As the season of autumn rolls in, keep a watchful eye on nature as she begins her big show of the year with all the blazing autumn colors. The faeries of the fall are busy now, adding color to the landscape, coaxing the last of the flowers to bloom, and painting dewdrops on the morning grass. Leave out a small saucer of milk on a fine autumn evening in gratitude for all the nature spirit’s hard a work as the harvest is gathered.
In agrarian times, the solar event known as Mabon was regarded as a harvest festival to prepare the second of crops for the looming winter months – a time to complete the harvest that began at Lammas.
In terms of the cycle of day and night, Mabon represents sunset, as the Sun retreats and night begins to dominate. Accordingly, contemporary Witches decorate their altars with autumn leaves, pine cones and acorns along with nuts and dried fruits as offerings to Goddess. As a time of balance, make time for introspection. Reflect on your deeds
and celebrate your achievements as the proverbial “fruits of your labor”. Think about initiating closure on issues or tasks that are taking a long time to complete, or removing things that no longer serve a purpose.

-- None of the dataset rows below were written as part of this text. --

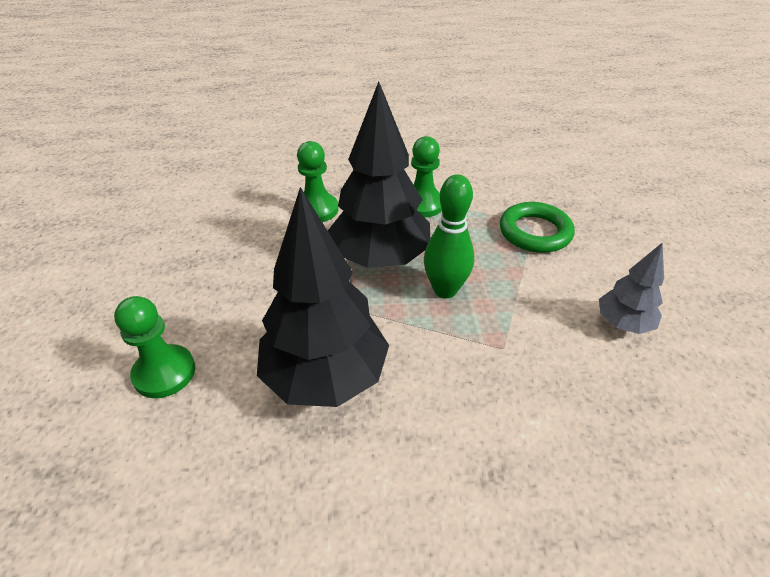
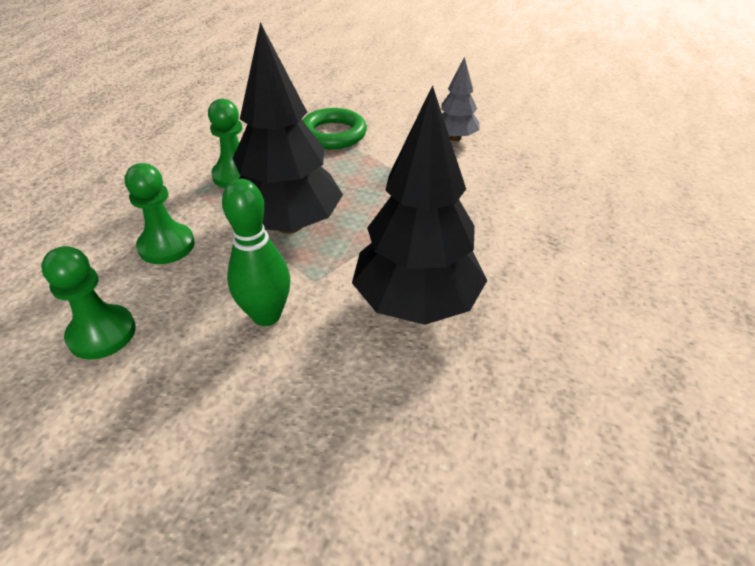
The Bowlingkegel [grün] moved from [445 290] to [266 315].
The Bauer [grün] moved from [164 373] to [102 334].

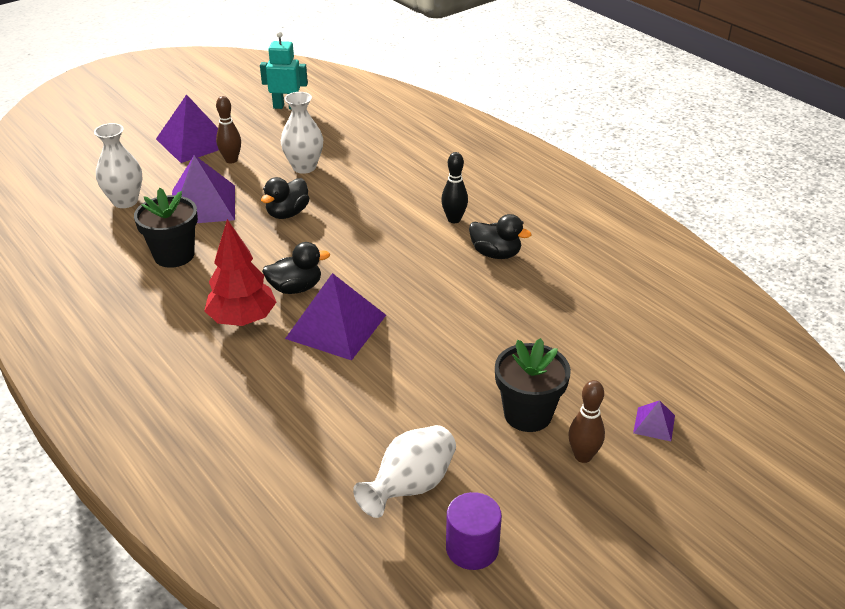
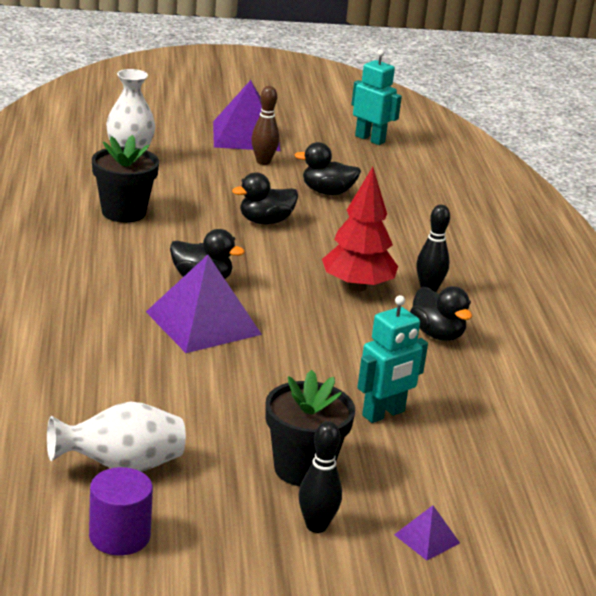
The Vase [weiß] at [304 167] was replaced by the Ente [schwarz] at [327 192].
The Pyramide [lila] at [202 204] disappeared.
The Baum [rot] moved from [243 320] to [357 287].
The Bowlingkegel [braun] at [583 456] became the Bowlingkegel [schwarz] at [316 526].
The Roboter [türkis] at [383 414] appeared.

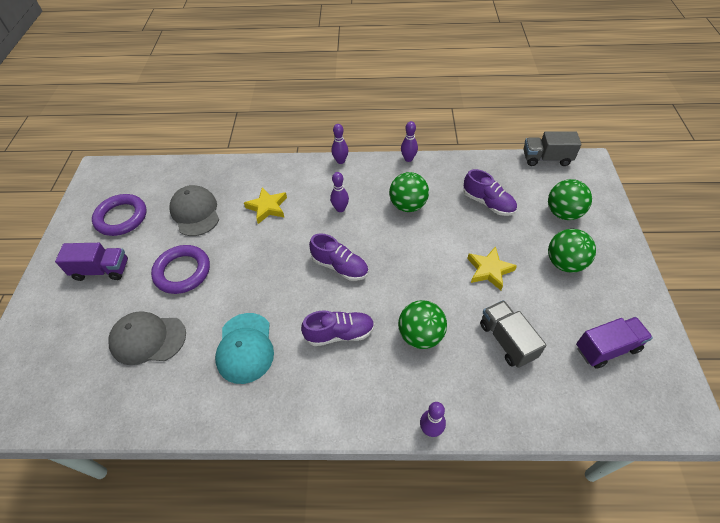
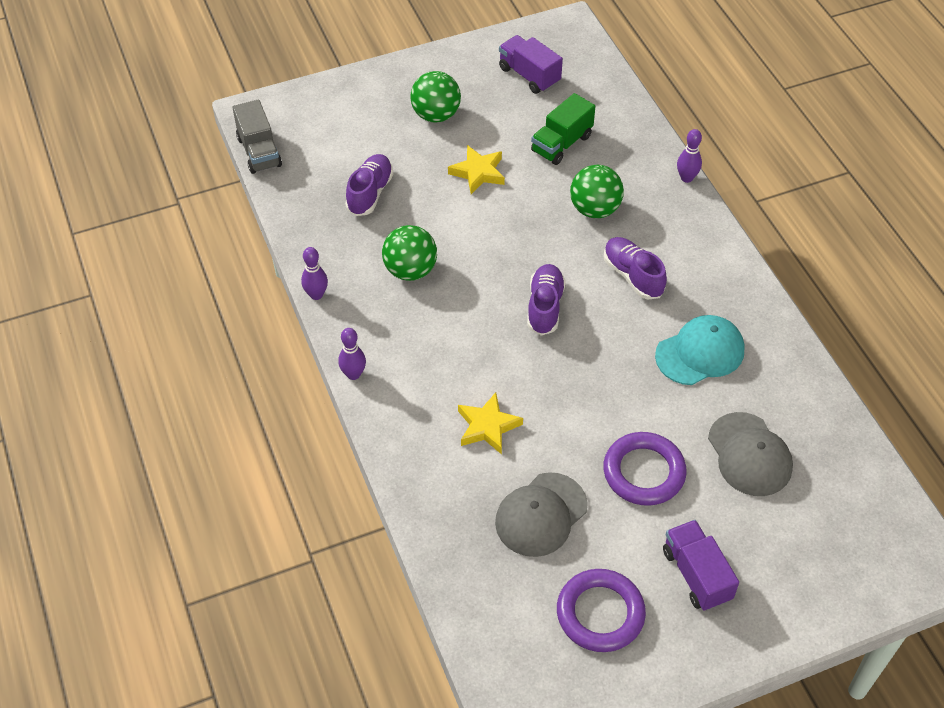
The Bowlingkegel [lila] at [340 209] disappeared.
The Ball [grün] at [563 213] disappeared.
The Lastwagen [grau] at [507 340] became the Lastwagen [grün] at [561 144].

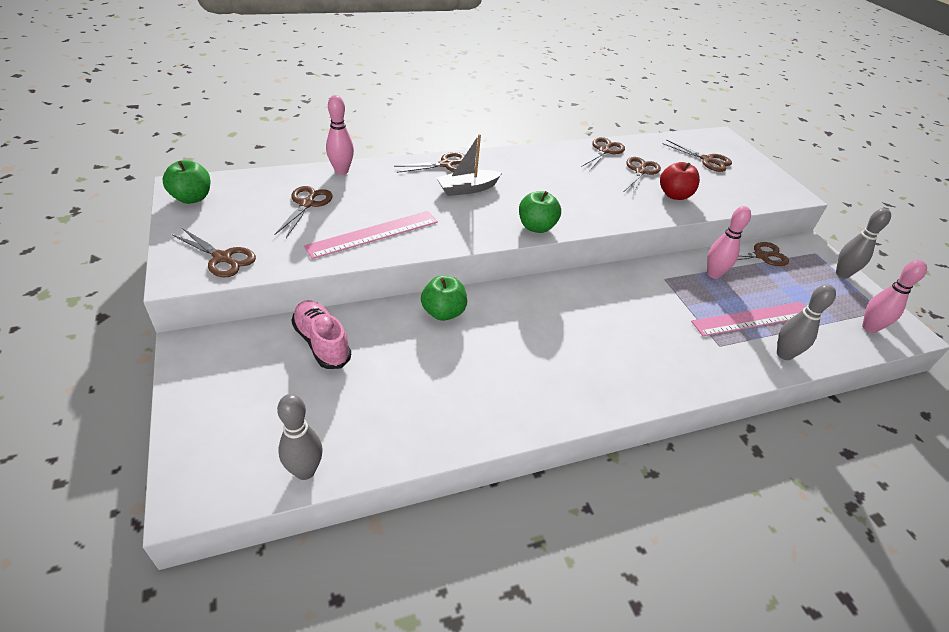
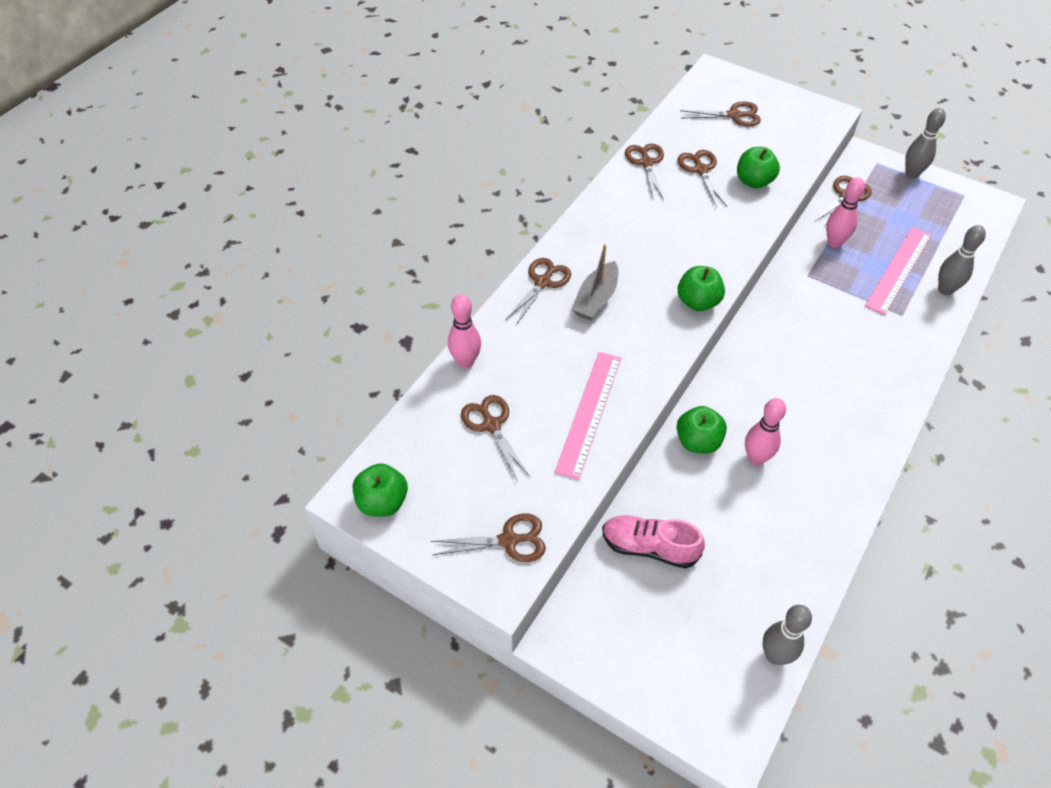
The Apfel [rot] at [674 195] became the Apfel [grün] at [754 181].
The Bowlingkegel [rosa] moved from [869 328] to [756 458].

Traditionally, Mabon is a time to ease the transition from warmth and abundance to the harshness of winter. Whilst the weather is still mild, wash and air your warmer bedding to prepare for ultimate comfort in the weeks ahead. Do the same for your favorite coats and sweaters. You will feel totally organized and ready for the cooler, yet cozy part of the year! –by Emely Flak
Courtesy of Llewellyn Worldwide
Mabon Wine Recipe
Recipe by Edain McCoy
What you need:
– 2 & 1/2 pounds fresh Blackberries
– 3 cups Sugar
– 2 cups Hot Water
What to do:
– Let the berries set out in a large bowl for about four weeks, stirring them occasionally. The berries will get a rank smell and may begin to mold.
– With mortar and pestle, crush the berries into as smooth a pulp as possible. Stir in the sugar and then the water.
– Pour the wine into casks to ferment for eight to ten months. The longer it is kept the better it will be. The wine will have to be aired every few days to allow building gases to escape.
This wine has a gentle port-like flavor when finished.